Information provided:
==========
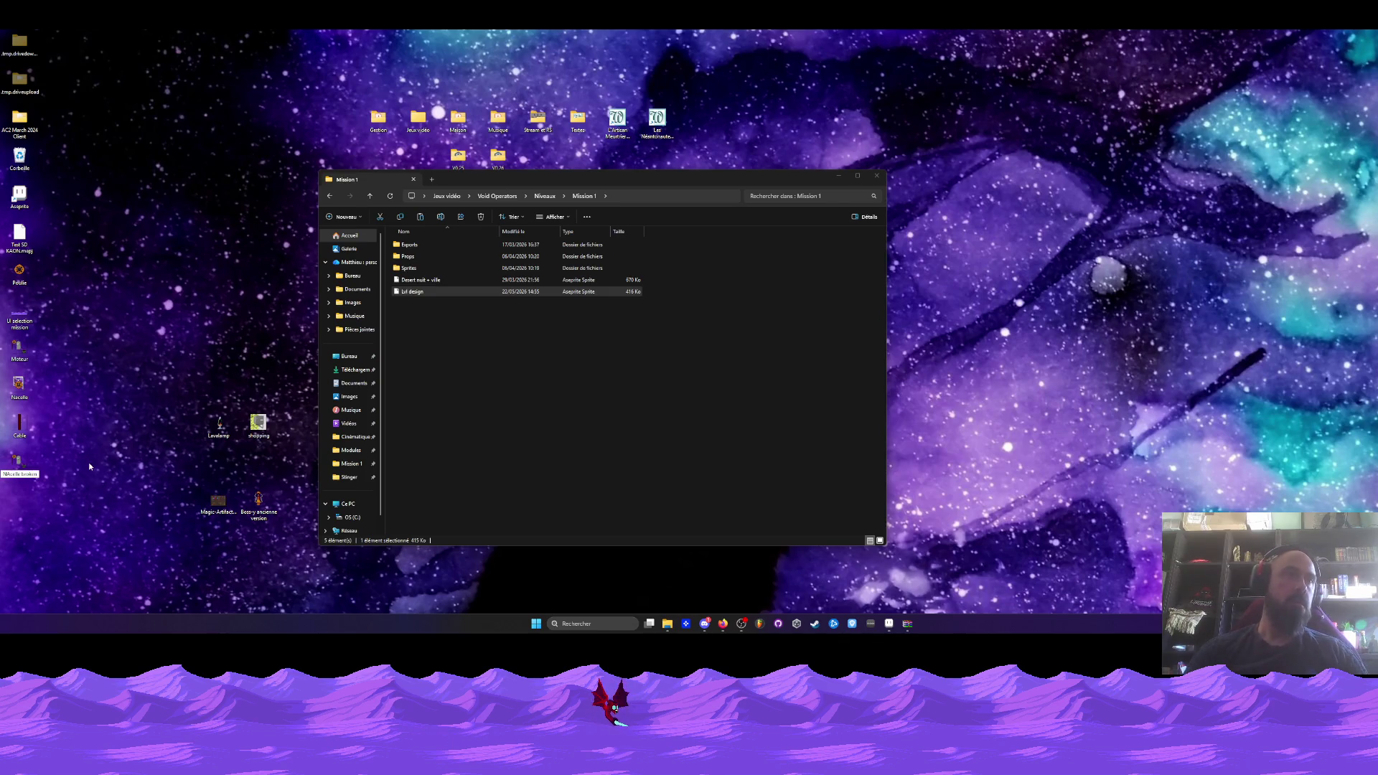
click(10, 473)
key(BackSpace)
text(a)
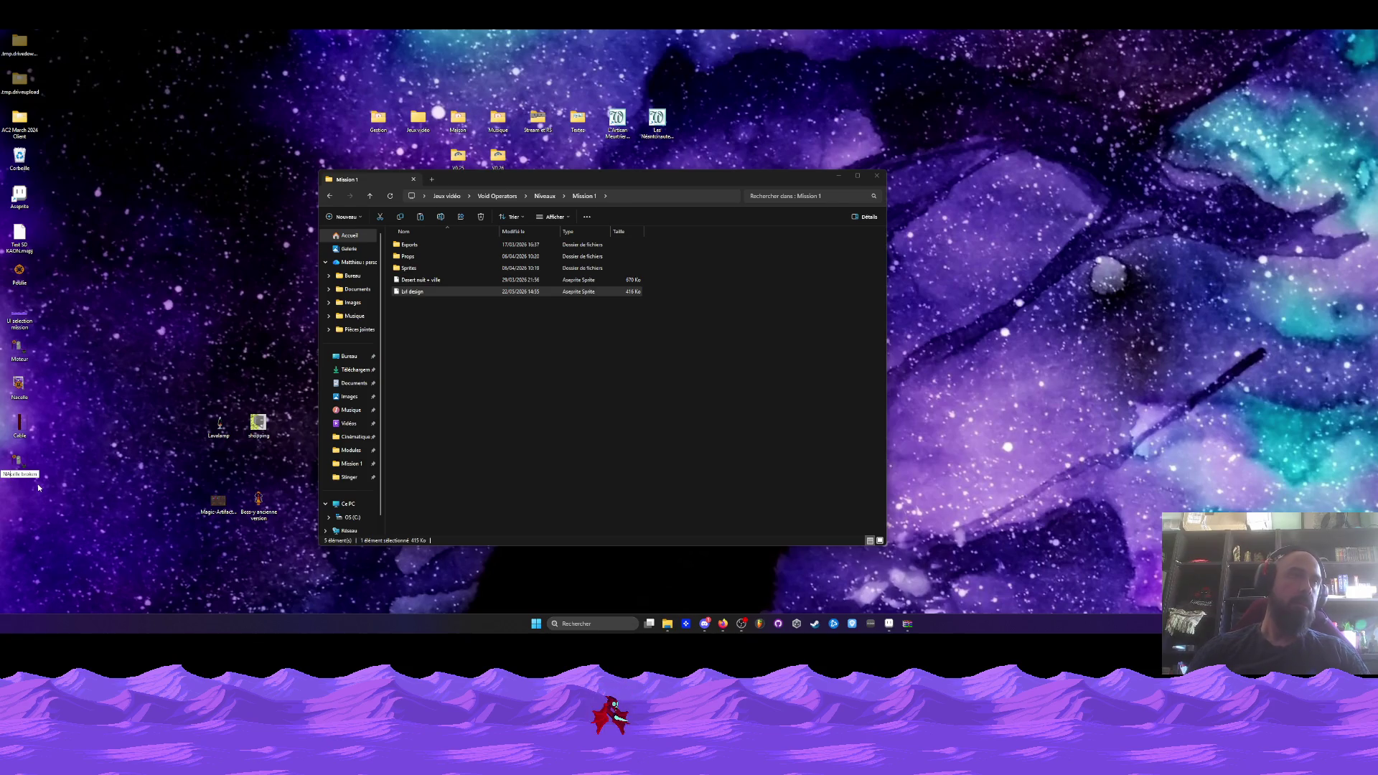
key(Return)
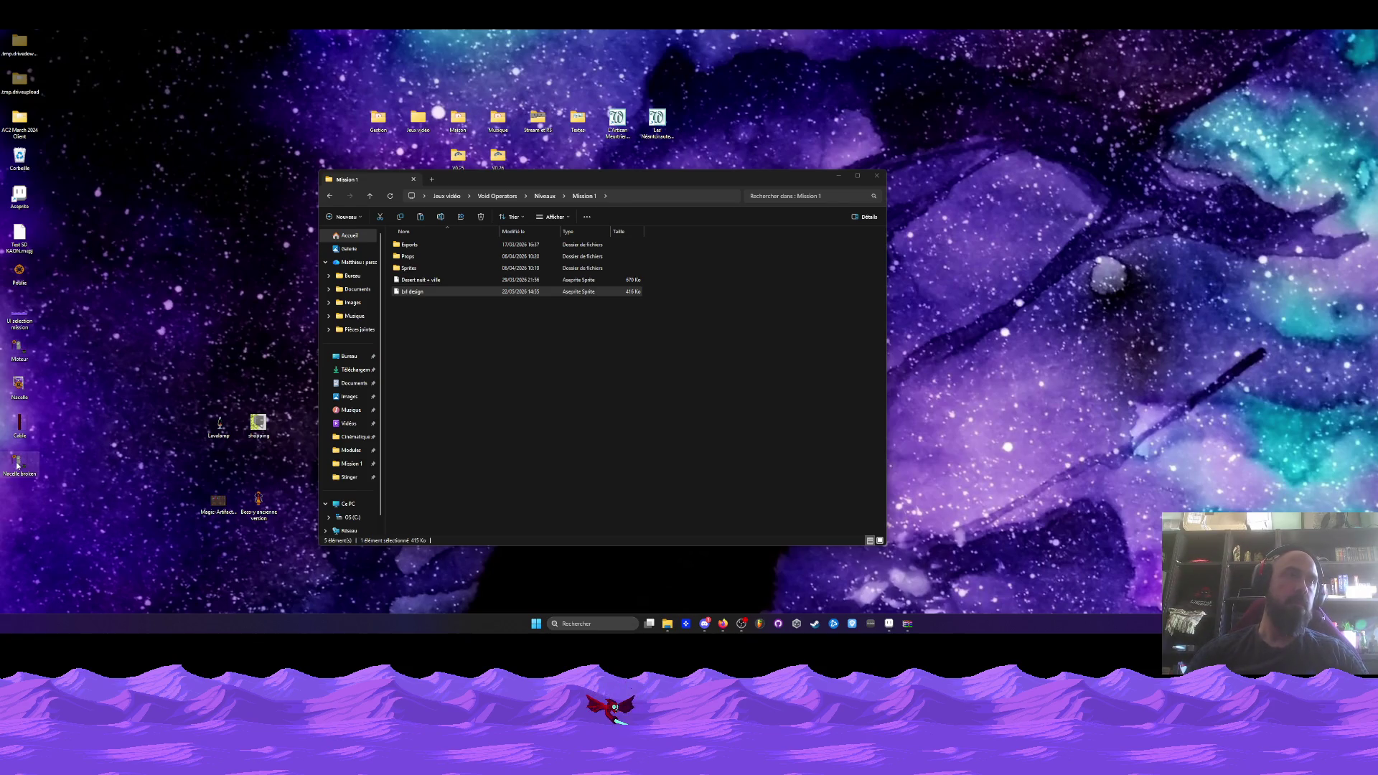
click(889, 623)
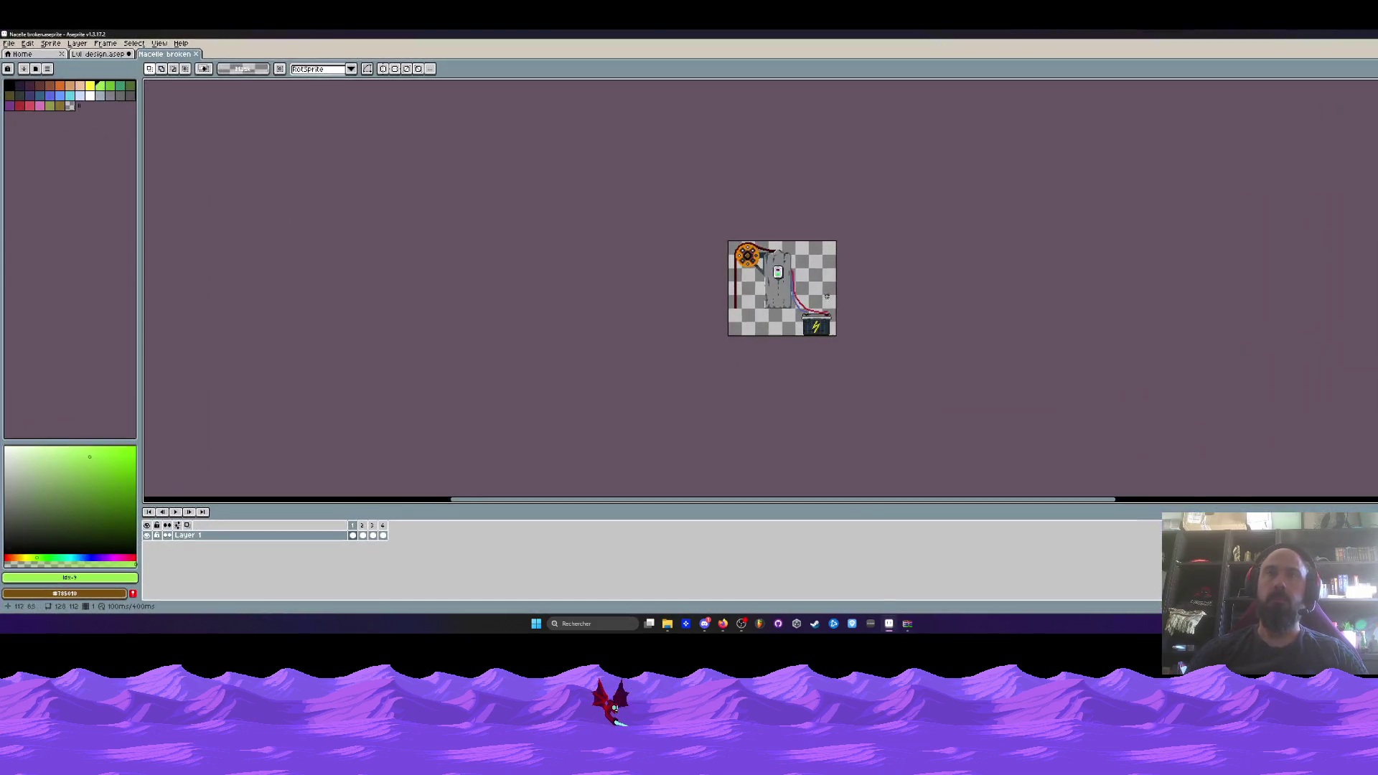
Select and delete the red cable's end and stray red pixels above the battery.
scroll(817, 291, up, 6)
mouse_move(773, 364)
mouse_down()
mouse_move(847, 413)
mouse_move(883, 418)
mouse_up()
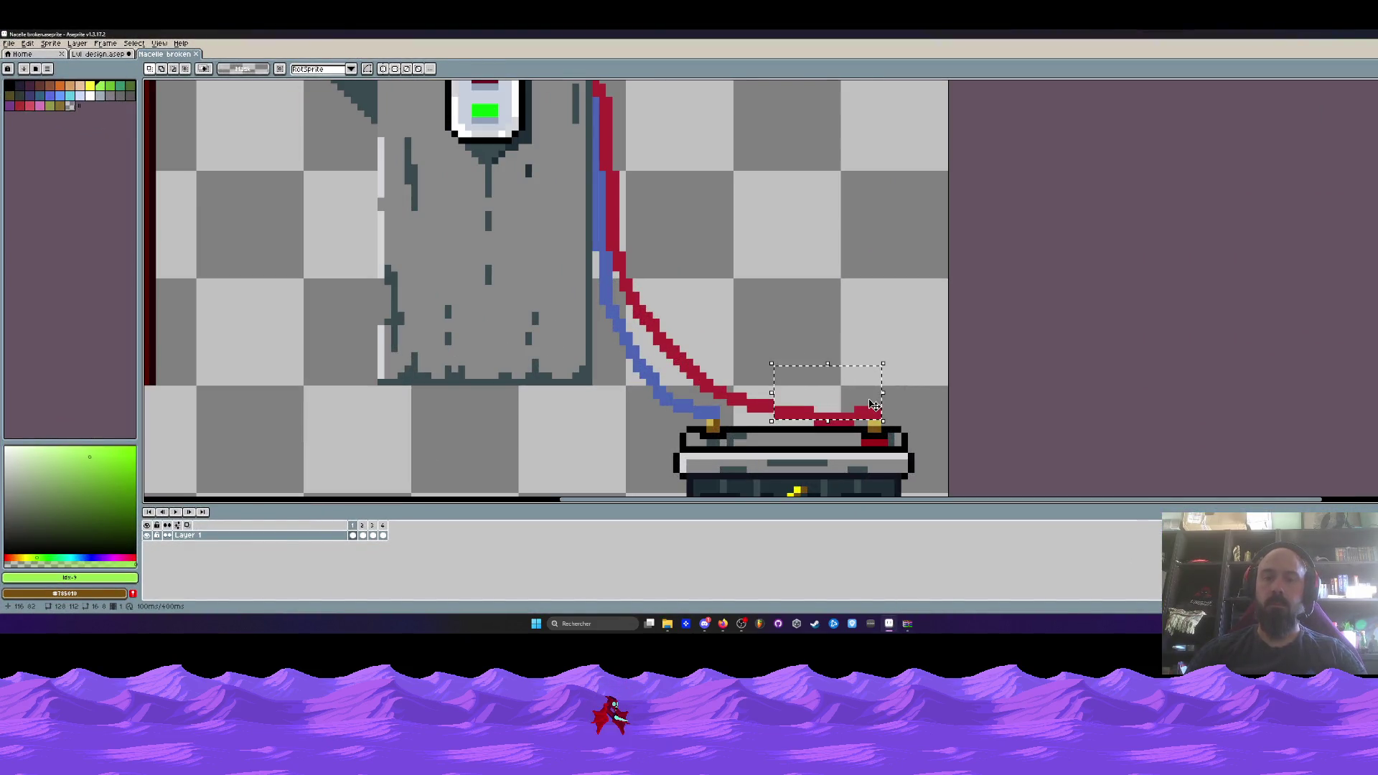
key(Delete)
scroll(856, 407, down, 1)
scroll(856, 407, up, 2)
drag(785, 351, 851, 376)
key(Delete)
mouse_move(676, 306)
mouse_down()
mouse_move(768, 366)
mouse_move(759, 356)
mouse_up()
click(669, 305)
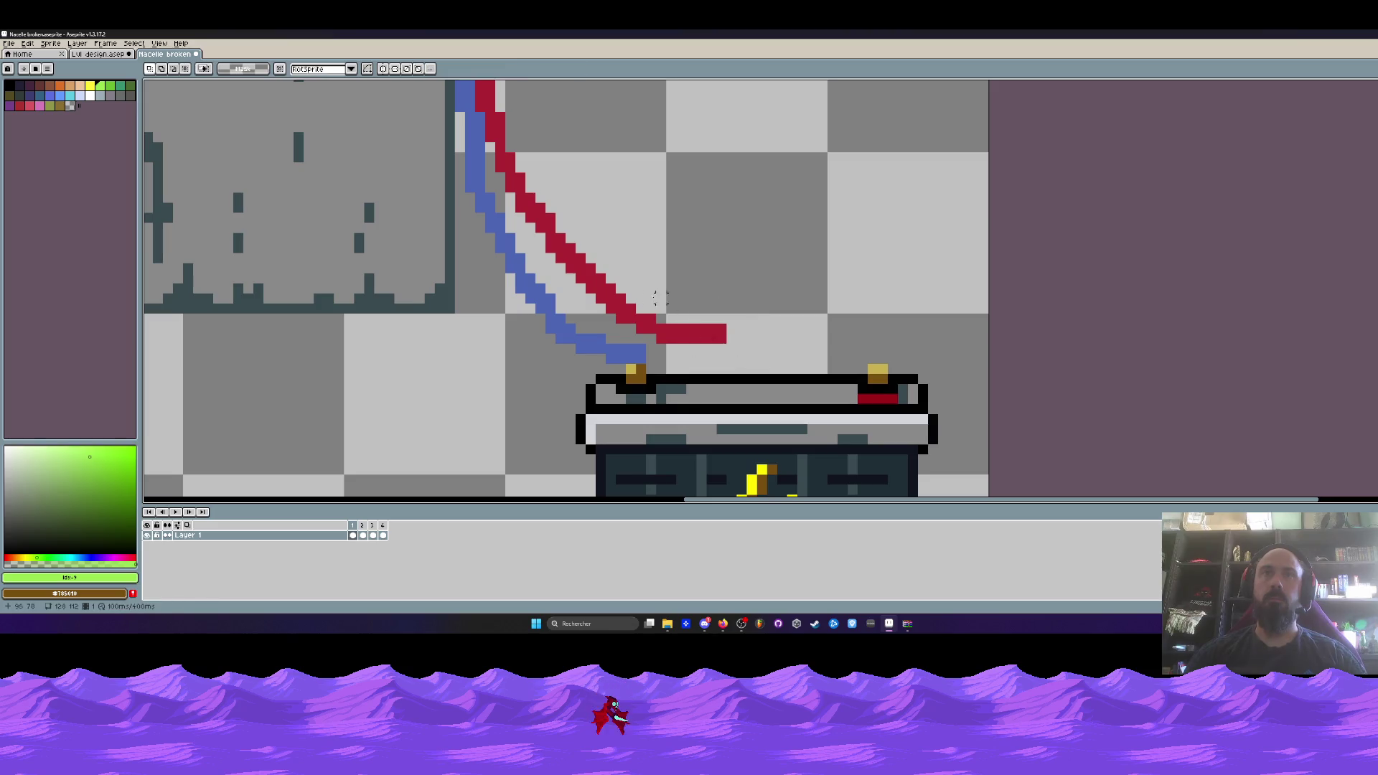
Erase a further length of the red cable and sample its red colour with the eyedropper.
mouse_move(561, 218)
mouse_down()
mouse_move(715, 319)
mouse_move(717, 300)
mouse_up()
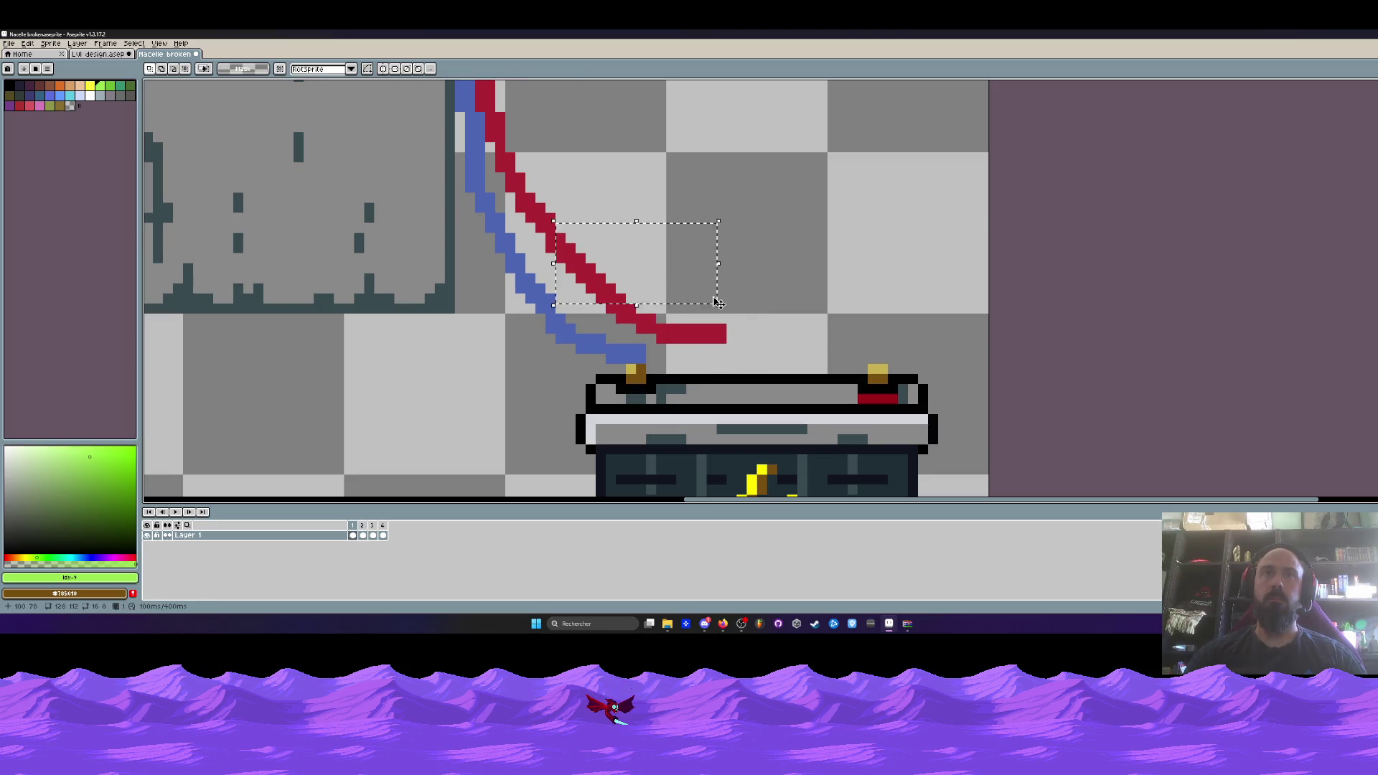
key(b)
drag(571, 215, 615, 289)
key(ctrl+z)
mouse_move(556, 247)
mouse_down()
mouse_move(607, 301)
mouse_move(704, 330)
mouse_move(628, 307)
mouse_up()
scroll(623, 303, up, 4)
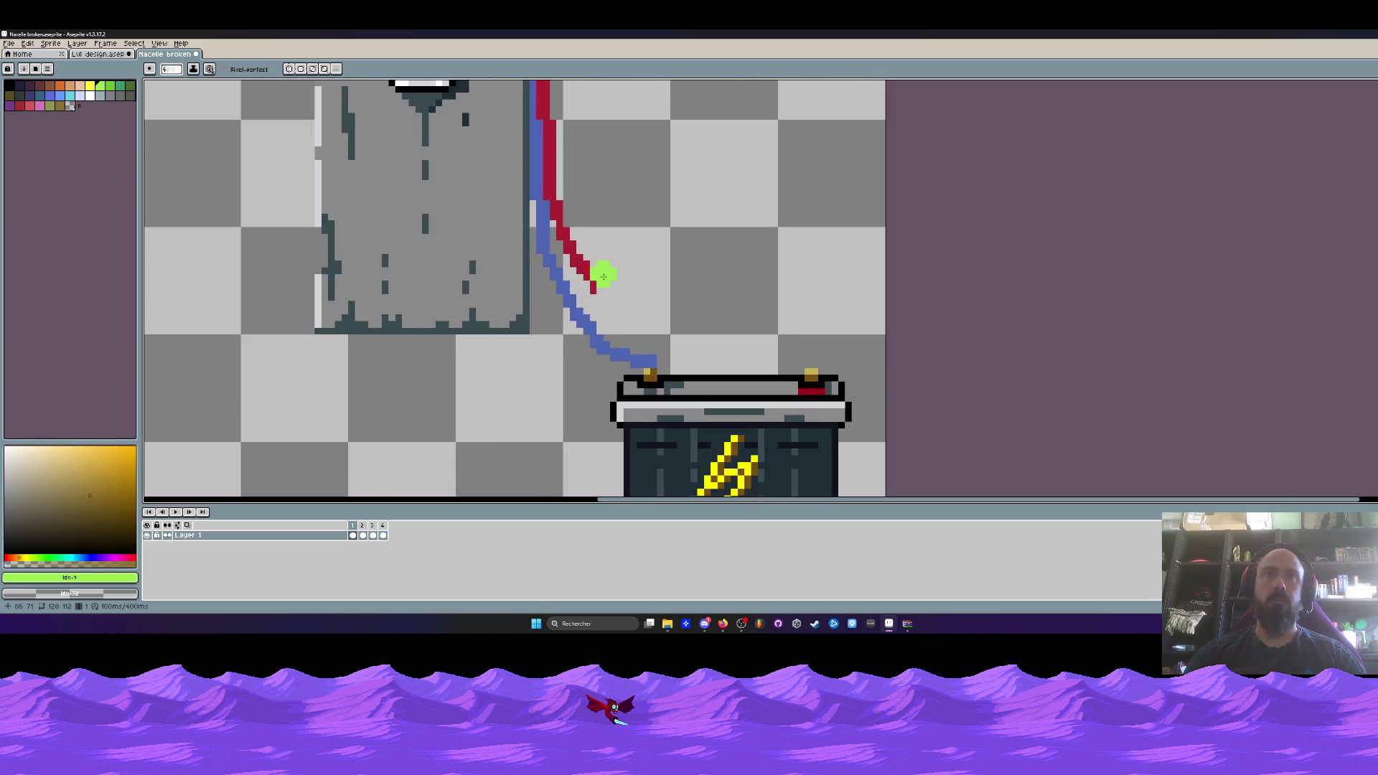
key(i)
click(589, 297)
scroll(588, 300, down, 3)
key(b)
==========
Task description: Only lines of the material that contain the word "drag" belong in the answer; copy each one.

Response for this exercise:
drag(785, 351, 851, 376)
drag(571, 215, 615, 289)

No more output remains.